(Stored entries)
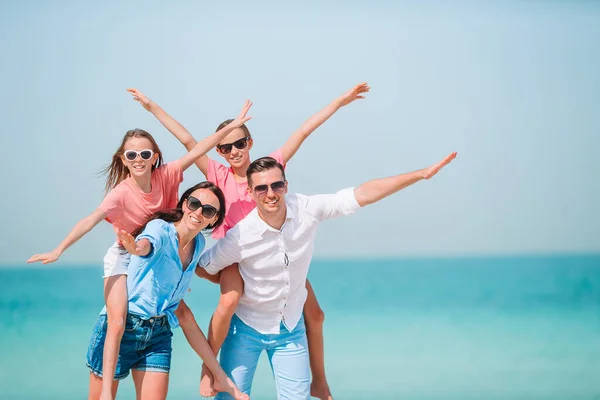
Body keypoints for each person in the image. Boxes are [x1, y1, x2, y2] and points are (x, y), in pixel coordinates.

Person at [127, 84, 369, 399]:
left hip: (274, 256)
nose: (234, 151)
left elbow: (301, 134)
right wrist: (151, 107)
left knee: (316, 314)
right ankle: (209, 370)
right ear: (219, 151)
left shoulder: (266, 172)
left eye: (239, 143)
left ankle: (319, 382)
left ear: (249, 142)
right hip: (236, 259)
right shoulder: (218, 174)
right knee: (228, 301)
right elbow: (187, 139)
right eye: (225, 147)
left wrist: (338, 102)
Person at [27, 101, 252, 400]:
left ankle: (216, 375)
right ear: (123, 158)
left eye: (145, 154)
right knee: (118, 320)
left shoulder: (170, 182)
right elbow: (98, 222)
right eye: (132, 154)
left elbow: (196, 147)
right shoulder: (122, 193)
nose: (139, 159)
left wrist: (230, 125)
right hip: (127, 252)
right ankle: (108, 390)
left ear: (154, 157)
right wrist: (59, 249)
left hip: (164, 262)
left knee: (180, 310)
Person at [197, 153, 457, 399]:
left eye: (276, 185)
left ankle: (319, 383)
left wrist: (420, 175)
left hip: (289, 328)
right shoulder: (240, 237)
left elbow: (361, 195)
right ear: (251, 193)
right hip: (245, 328)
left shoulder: (307, 208)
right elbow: (203, 267)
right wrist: (238, 283)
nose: (270, 193)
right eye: (262, 188)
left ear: (286, 186)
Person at [86, 182, 249, 400]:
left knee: (186, 316)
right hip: (124, 326)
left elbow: (181, 308)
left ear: (213, 219)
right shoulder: (160, 229)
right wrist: (134, 248)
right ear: (184, 204)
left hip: (158, 333)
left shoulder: (199, 243)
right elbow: (146, 246)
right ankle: (221, 377)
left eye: (208, 210)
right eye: (194, 204)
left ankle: (220, 377)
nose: (198, 212)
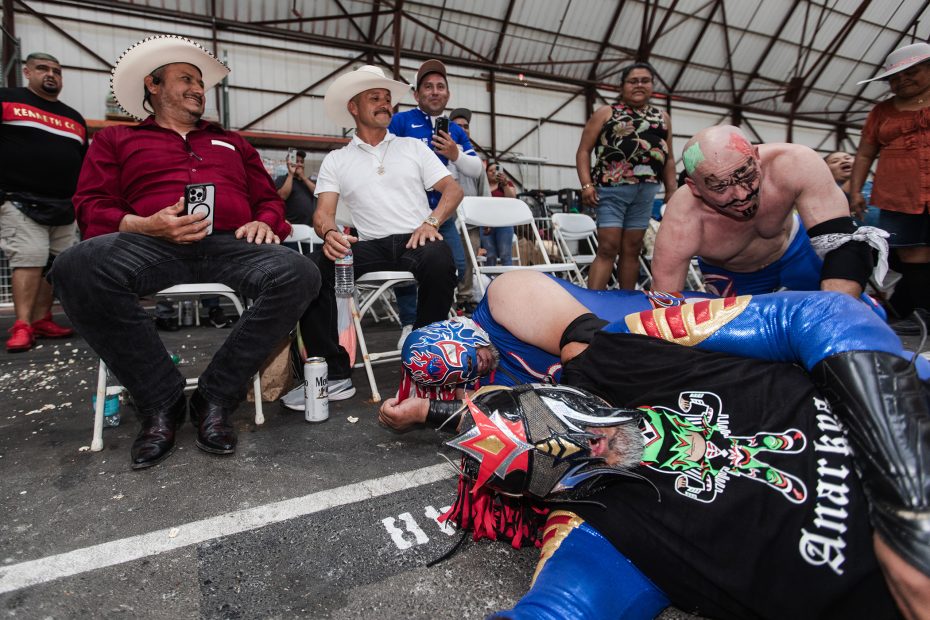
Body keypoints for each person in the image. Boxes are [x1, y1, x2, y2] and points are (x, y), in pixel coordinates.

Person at [381, 270, 930, 619]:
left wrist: (907, 506)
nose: (575, 445)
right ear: (538, 498)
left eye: (546, 419)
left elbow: (823, 315)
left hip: (896, 424)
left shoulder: (617, 352)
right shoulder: (592, 533)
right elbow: (559, 610)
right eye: (543, 470)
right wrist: (432, 412)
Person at [49, 35, 317, 469]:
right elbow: (91, 205)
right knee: (76, 266)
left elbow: (269, 199)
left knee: (300, 272)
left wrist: (264, 221)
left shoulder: (233, 142)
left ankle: (216, 396)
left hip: (231, 243)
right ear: (153, 86)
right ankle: (160, 400)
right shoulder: (117, 139)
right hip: (150, 241)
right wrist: (144, 224)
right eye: (186, 79)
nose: (198, 88)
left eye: (200, 82)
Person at [282, 65, 462, 411]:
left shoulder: (412, 147)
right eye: (374, 98)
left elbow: (452, 189)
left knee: (441, 259)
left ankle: (423, 363)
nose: (384, 104)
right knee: (312, 268)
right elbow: (322, 214)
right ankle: (332, 376)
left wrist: (432, 221)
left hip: (416, 237)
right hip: (369, 243)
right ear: (354, 107)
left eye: (387, 98)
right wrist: (330, 233)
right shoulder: (337, 159)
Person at [653, 125, 888, 300]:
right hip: (735, 274)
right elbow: (665, 298)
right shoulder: (683, 216)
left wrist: (839, 313)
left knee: (860, 321)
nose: (741, 194)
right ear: (695, 188)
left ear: (756, 158)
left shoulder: (794, 163)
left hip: (796, 250)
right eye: (720, 186)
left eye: (746, 176)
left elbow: (844, 244)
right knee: (738, 351)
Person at [389, 60, 483, 339]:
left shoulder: (455, 131)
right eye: (427, 87)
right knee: (407, 269)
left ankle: (433, 320)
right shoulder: (400, 121)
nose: (434, 91)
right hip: (408, 214)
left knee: (458, 266)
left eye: (440, 87)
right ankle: (409, 321)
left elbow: (476, 169)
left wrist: (455, 154)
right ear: (416, 95)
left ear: (448, 95)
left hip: (443, 214)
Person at [0, 52, 86, 352]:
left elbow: (81, 161)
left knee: (56, 265)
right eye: (43, 69)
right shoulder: (7, 99)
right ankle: (22, 324)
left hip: (63, 204)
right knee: (30, 258)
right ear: (27, 72)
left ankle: (41, 318)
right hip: (18, 199)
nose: (51, 75)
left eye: (56, 71)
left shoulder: (74, 118)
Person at [576, 62, 676, 290]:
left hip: (647, 191)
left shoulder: (662, 117)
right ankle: (593, 304)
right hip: (611, 191)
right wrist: (586, 185)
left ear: (652, 85)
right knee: (608, 247)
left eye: (645, 81)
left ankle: (626, 304)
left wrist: (672, 190)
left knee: (633, 248)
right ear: (622, 86)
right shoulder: (606, 113)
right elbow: (583, 150)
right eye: (633, 81)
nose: (639, 85)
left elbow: (669, 158)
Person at [850, 42, 930, 325]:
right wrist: (856, 190)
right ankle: (922, 314)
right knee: (912, 251)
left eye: (912, 72)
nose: (902, 80)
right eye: (894, 77)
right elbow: (864, 153)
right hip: (898, 192)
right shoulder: (881, 111)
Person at [450, 107, 491, 312]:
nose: (463, 129)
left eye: (466, 126)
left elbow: (484, 190)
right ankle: (446, 296)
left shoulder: (475, 161)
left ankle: (465, 298)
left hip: (471, 220)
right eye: (458, 126)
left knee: (469, 259)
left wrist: (486, 219)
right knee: (448, 259)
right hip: (447, 218)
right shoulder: (441, 156)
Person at [480, 163, 517, 267]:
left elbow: (512, 199)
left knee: (505, 254)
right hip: (486, 224)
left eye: (495, 169)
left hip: (504, 223)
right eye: (490, 170)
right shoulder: (482, 185)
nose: (493, 172)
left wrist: (505, 184)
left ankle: (508, 281)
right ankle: (489, 280)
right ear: (486, 173)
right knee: (489, 255)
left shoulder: (507, 184)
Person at [275, 148, 317, 228]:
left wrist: (303, 177)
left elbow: (318, 193)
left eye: (302, 162)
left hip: (310, 228)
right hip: (292, 227)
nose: (300, 164)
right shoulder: (282, 179)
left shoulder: (308, 181)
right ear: (289, 163)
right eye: (297, 161)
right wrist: (291, 174)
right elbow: (282, 196)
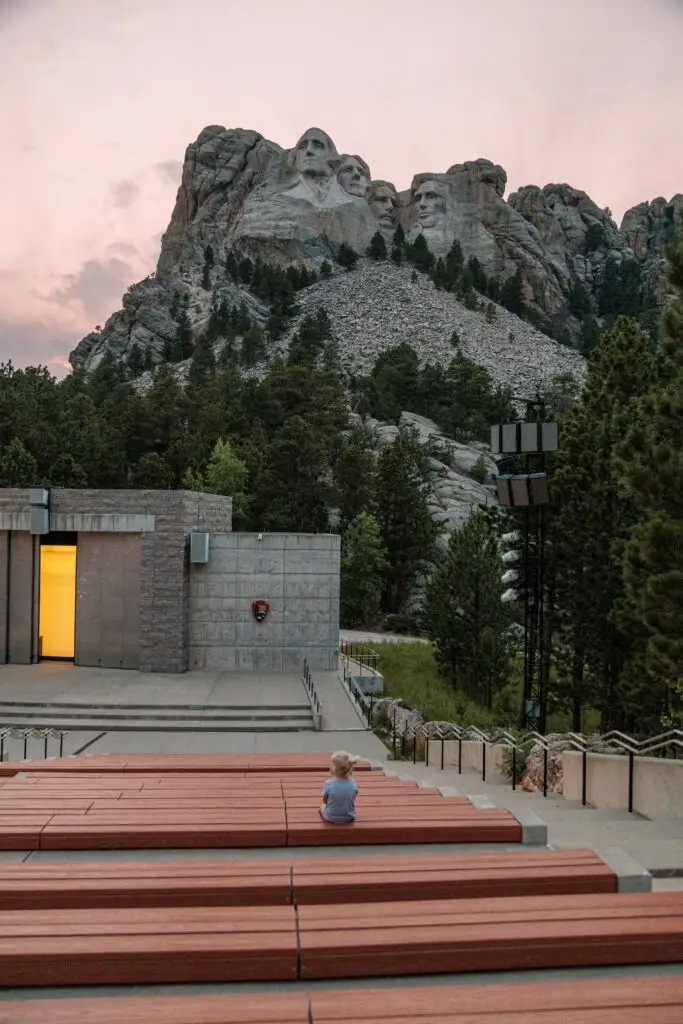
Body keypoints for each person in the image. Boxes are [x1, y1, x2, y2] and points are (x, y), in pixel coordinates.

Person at [320, 750, 358, 824]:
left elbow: (325, 801)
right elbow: (351, 799)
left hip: (330, 817)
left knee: (322, 806)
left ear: (333, 768)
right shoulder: (353, 784)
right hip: (349, 816)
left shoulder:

TASK DETAILS: Set down exactly and only the lines from the line that contains "left knee: (505, 254)" through the last line of the entries above, with both of those lines included and the pictures left out.

PROBLEM SOLUTION:
left knee: (505, 254)
right hip: (486, 224)
left eye: (495, 169)
left hip: (504, 223)
right eye: (490, 170)
right shoulder: (482, 185)
nose: (493, 172)
left wrist: (505, 184)
left ankle: (508, 281)
right ankle: (489, 280)
right ear: (486, 173)
right knee: (489, 255)
left shoulder: (507, 184)
Person at [275, 148, 317, 228]:
left wrist: (303, 177)
left elbow: (318, 193)
left eye: (302, 162)
left hip: (310, 228)
right hip: (292, 227)
nose: (300, 164)
right shoulder: (282, 179)
left shoulder: (308, 181)
right ear: (289, 163)
right eye: (297, 161)
right wrist: (291, 174)
right elbow: (282, 196)
Body keypoints for each person in the image. Boxes are [x1, y1, x2, y2] and points are (x, y), in pixel coordinates.

Person at [320, 750, 358, 824]:
left elbow: (325, 801)
right elbow: (351, 799)
left hip: (330, 817)
left knee: (322, 806)
left ear: (333, 768)
right shoulder: (353, 784)
right hip: (349, 816)
left shoulder:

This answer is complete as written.